Neue Behandlung könnte Multiple Sklerose heilbar machen

Der neu entwickelte Antikörper "anti-LINGO-1" soll als Reparaturhilfe für das geschädigte Nervensystem fungieren

Von Cornelia Scherpe
21. April 2015

Multiple Sklerose ist bisher eine chronische Krankheit ohne Heilungsaussicht. Patienten können zwar mit Medikamenten lange Zeit eine relativ hohe Lebensqualität halten, doch mehr nicht.

Die einmal angerichteten Nervenschäden kann die Medizin derzeit nicht umkehren. Forscher geben jedoch bekannt, dass sich genau das in nicht allzu ferner Zukunft ändern könnte.

Antikörper bietet Hilfe zur Selbsthilfe

Man hat einen Antikörper entwickelt, der multiple Sklerose nicht nur stoppen kann, sondern auch als Reparaturhilfe in das Nervensystem eingreift. Sollte MS so wirklich heilbar werden, wäre das ein revolutionärer Durchbruch in der Medizin.

Der Wirkstoff trägt bisher den Namen "anti-LINGO-1", denn er richtet sich gegen das Molekül "Lingo-1". Dabei handelt es sich um ein Eiweiß, das in den beschädigten Nervenzellen vorkommt. Es verhindert dort, dass Heilungsprozesse in Gang gesetzt werden.

Indem der Antikörper das Protein hemmt, kann die Zelle sich daran machen, sich selbst zu heilen. Bei dem neuen Wirkstoff handelt es sich also um eine Hilfe zur Selbsthilfe.

Test mit an Sehnerventzündung leidenden Probanden

Nach ersten und viel versprechenden Laborversuchen wurde der Antikörper bereits bei 82 Freiwilligen getestet. Bei diesen Patienten handelte es sich um Menschen mit einer Entzündung unmittelbar im Sehnerv.

Man wählte diese Probanden aus, da bei einer Sehnerventzündung vergleichbare Prozesse wie bei MS ablaufen. Es entzündet sich die sogenannte Myelinschicht, die direkt um die Neuronen herumliegt. Im Falle der Testpersonen führte das zu schmerzenden Augen und Sehstörungen.

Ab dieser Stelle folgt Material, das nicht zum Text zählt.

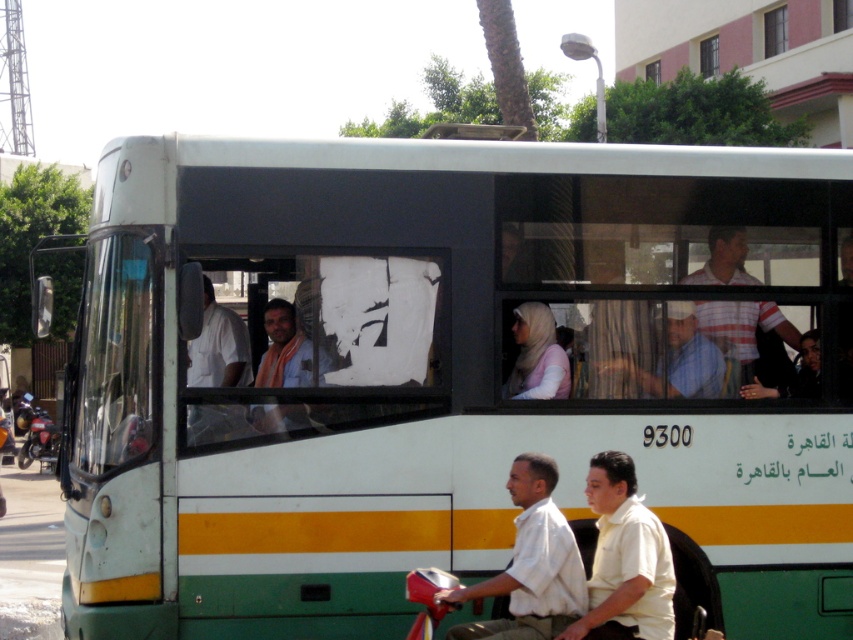
Measure the distance between point (590, 500) and camera.

Point (590, 500) and camera are 5.75 meters apart.

Find the location of a particular element. white matte shirt at center is located at coordinates (624, 560).

Between striped cotton shirt at center and shiny black motorcycle at left, which one appears on the left side from the viewer's perspective?

shiny black motorcycle at left is more to the left.

Describe the element at coordinates (747, 340) in the screenshot. I see `striped cotton shirt at center` at that location.

Image resolution: width=853 pixels, height=640 pixels. I want to click on striped cotton shirt at center, so click(747, 340).

Is white cotton shirt at center smaller than shiny black motorcycle at left?

Incorrect, white cotton shirt at center is not smaller in size than shiny black motorcycle at left.

Which is more to the left, white cotton shirt at center or shiny black motorcycle at left?

From the viewer's perspective, shiny black motorcycle at left appears more on the left side.

Who is more distant from viewer, (546, 609) or (25, 454)?

The point (25, 454) is more distant.

The width and height of the screenshot is (853, 640). Find the location of `white cotton shirt at center`. white cotton shirt at center is located at coordinates (531, 564).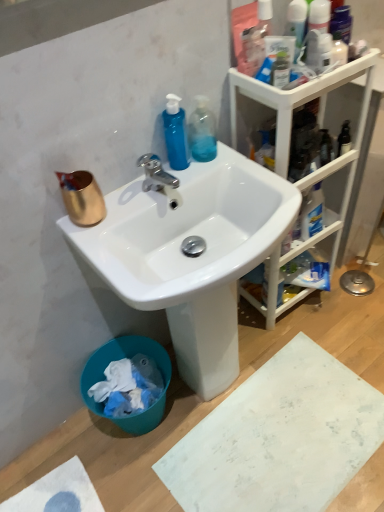
Question: From a real-world perspective, does transparent plastic bottle at upper center, the second cleaning product from the left, sit lower than translucent plastic bottle at upper right?

Choices:
 (A) yes
 (B) no

Answer: (A)

Question: Is transparent plastic bottle at upper center, the second cleaning product from the left, next to translucent plastic bottle at upper right?

Choices:
 (A) yes
 (B) no

Answer: (B)

Question: Is translucent plastic bottle at upper right surrounded by transparent plastic bottle at upper center, the second cleaning product from the left?

Choices:
 (A) yes
 (B) no

Answer: (B)

Question: From the image's perspective, is transparent plastic bottle at upper center, placed as the 1th cleaning product when sorted from right to left, below translucent plastic bottle at upper right?

Choices:
 (A) no
 (B) yes

Answer: (B)

Question: Is the position of transparent plastic bottle at upper center, the second cleaning product from the left, more distant than that of translucent plastic bottle at upper right?

Choices:
 (A) yes
 (B) no

Answer: (A)

Question: Is translucent plastic bottle at upper right in front of or behind transparent plastic bottle at upper center, placed as the 1th cleaning product when sorted from right to left, in the image?

Choices:
 (A) behind
 (B) front

Answer: (B)

Question: Visually, is translucent plastic bottle at upper right positioned to the left or to the right of transparent plastic bottle at upper center, the second cleaning product from the left?

Choices:
 (A) right
 (B) left

Answer: (A)

Question: From the image's perspective, is translucent plastic bottle at upper right above or below transparent plastic bottle at upper center, the second cleaning product from the left?

Choices:
 (A) above
 (B) below

Answer: (A)

Question: In terms of size, does translucent plastic bottle at upper right appear bigger or smaller than transparent plastic bottle at upper center, the second cleaning product from the left?

Choices:
 (A) small
 (B) big

Answer: (A)

Question: Is white plastic cabinet at upper right taller or shorter than transparent plastic bottle at upper center, placed as the 1th cleaning product when sorted from right to left?

Choices:
 (A) tall
 (B) short

Answer: (A)

Question: In terms of size, does white plastic cabinet at upper right appear bigger or smaller than transparent plastic bottle at upper center, placed as the 1th cleaning product when sorted from right to left?

Choices:
 (A) small
 (B) big

Answer: (B)

Question: Is white plastic cabinet at upper right situated inside transparent plastic bottle at upper center, placed as the 1th cleaning product when sorted from right to left, or outside?

Choices:
 (A) inside
 (B) outside

Answer: (B)

Question: In the image, is white plastic cabinet at upper right on the left side or the right side of transparent plastic bottle at upper center, placed as the 1th cleaning product when sorted from right to left?

Choices:
 (A) left
 (B) right

Answer: (B)

Question: From the image's perspective, is white plastic cabinet at upper right above or below teal plastic trash bin at lower left?

Choices:
 (A) above
 (B) below

Answer: (A)

Question: Is white plastic cabinet at upper right to the left or to the right of teal plastic trash bin at lower left in the image?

Alle Teilnehmer bekamen ein Kortisonpräparat und 41 von ihnen sechs Infusionen des neuen Antikörpers. Bei den übrigen 41 Patienten arbeitete man neben dem Kortison nur mit Placebos.

Antikörper-Therapie führt in 50 Prozent der Fälle zur Heilung

Nach einem halben Jahr zeigte sich, dass die Antikörper-Therapie zu einer deutlich besseren Genesung des Sehnervs geführt hatte. 50 Prozent der "anti-LINGO-1"-Gruppe waren geheilt, oder hatten sich zumindest sehr gut erholt. Dieser Erfolg stellte sich nur bei 25 Prozent der Patienten in der Placebogruppe ein.